== Segment start ==
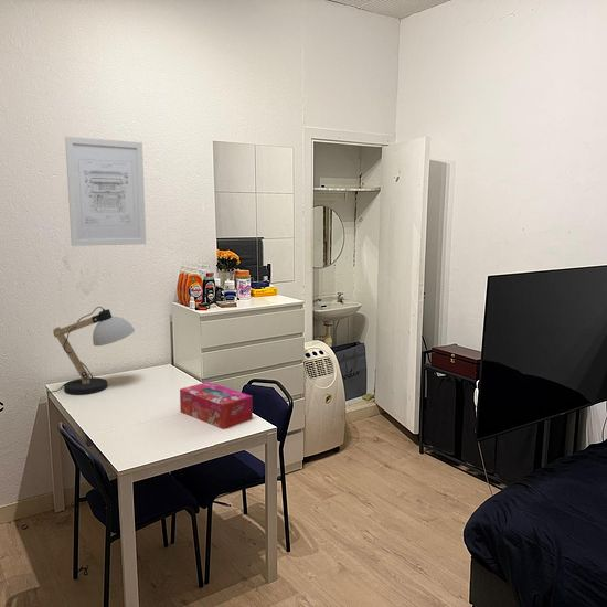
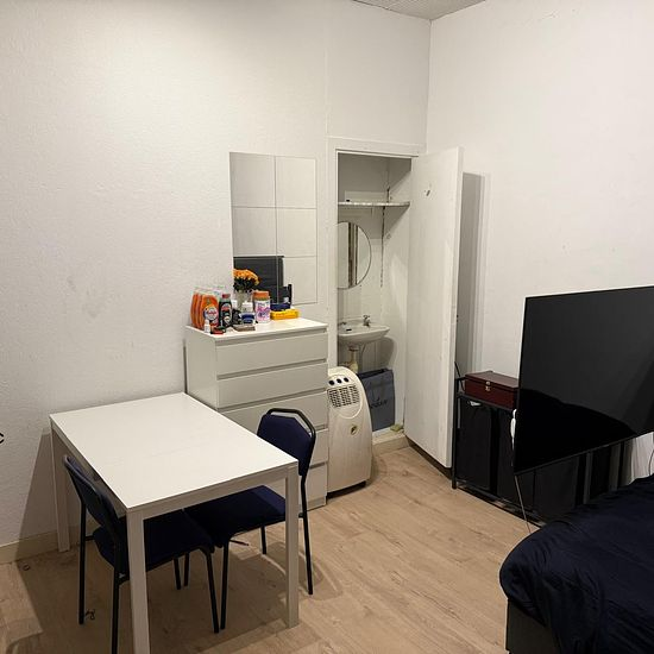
- wall art [64,136,147,247]
- desk lamp [46,306,136,396]
- tissue box [179,381,254,430]
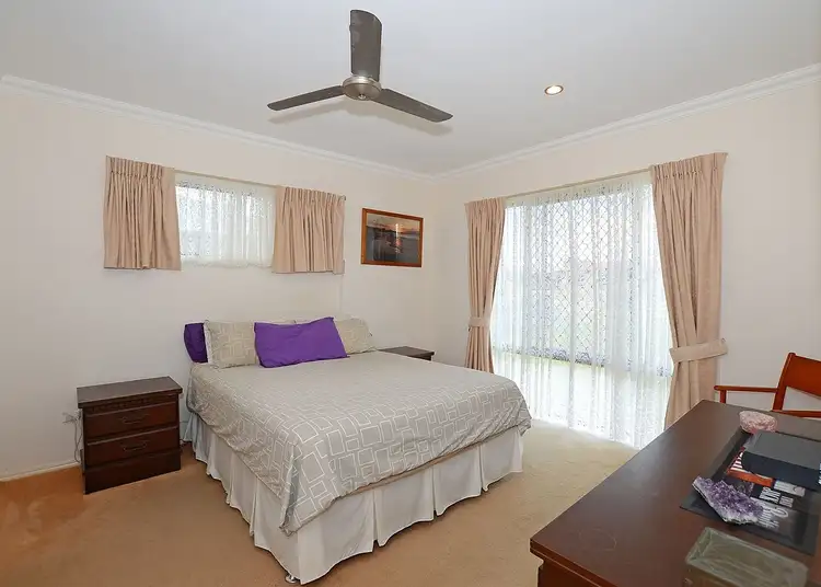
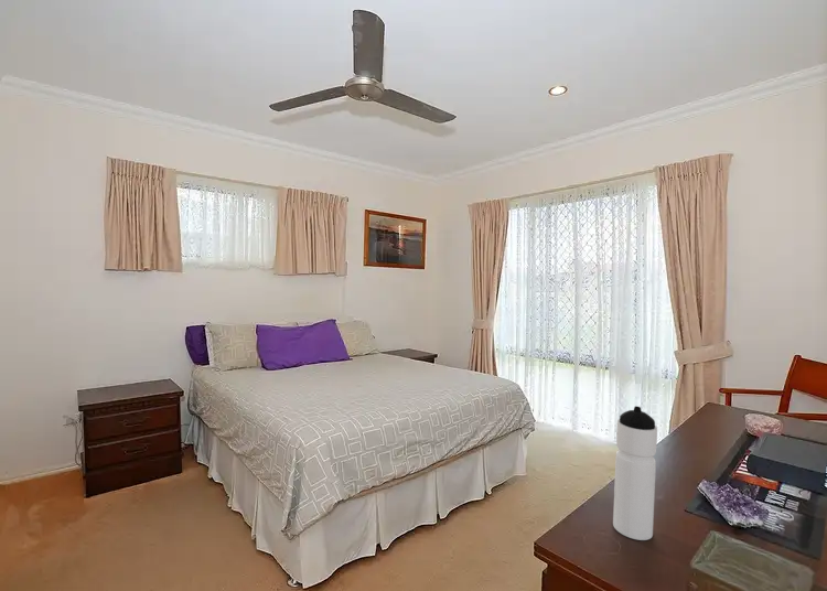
+ water bottle [612,405,658,541]
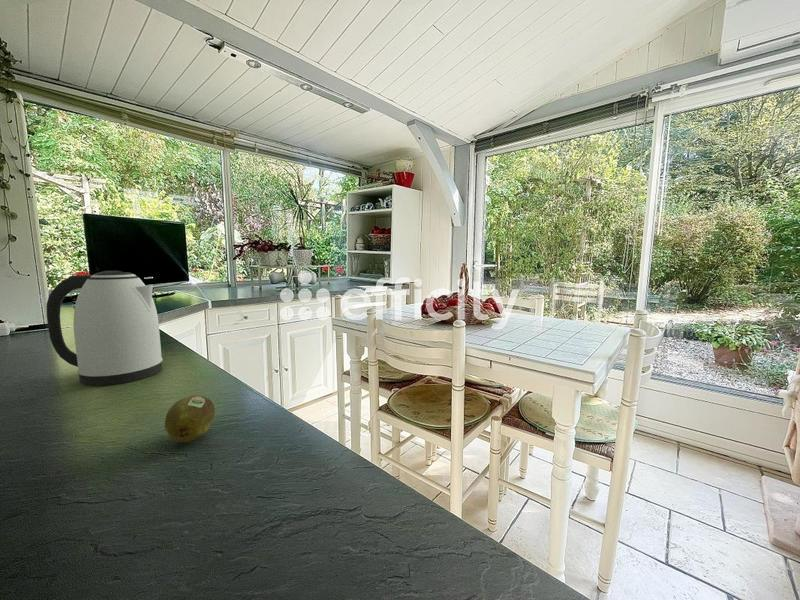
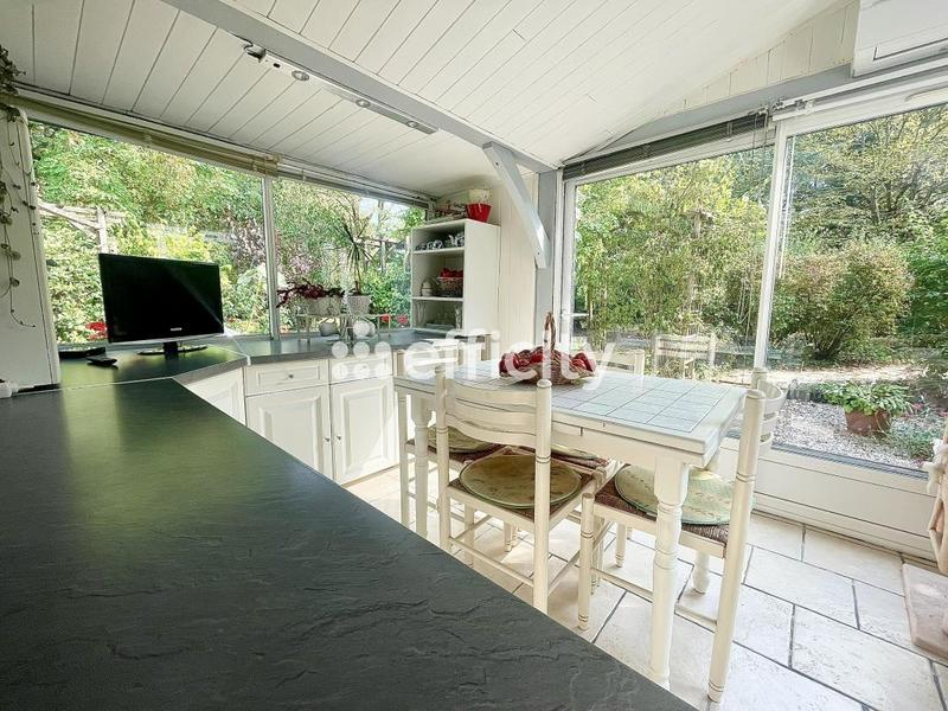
- fruit [164,394,216,443]
- kettle [45,270,164,387]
== Segment end ==
A word-for-word copy of the records is required. Leave out every picture.

- wall art [64,136,147,247]
- desk lamp [46,306,136,396]
- tissue box [179,381,254,430]
+ water bottle [612,405,658,541]
- fruit [164,394,216,443]
- kettle [45,270,164,387]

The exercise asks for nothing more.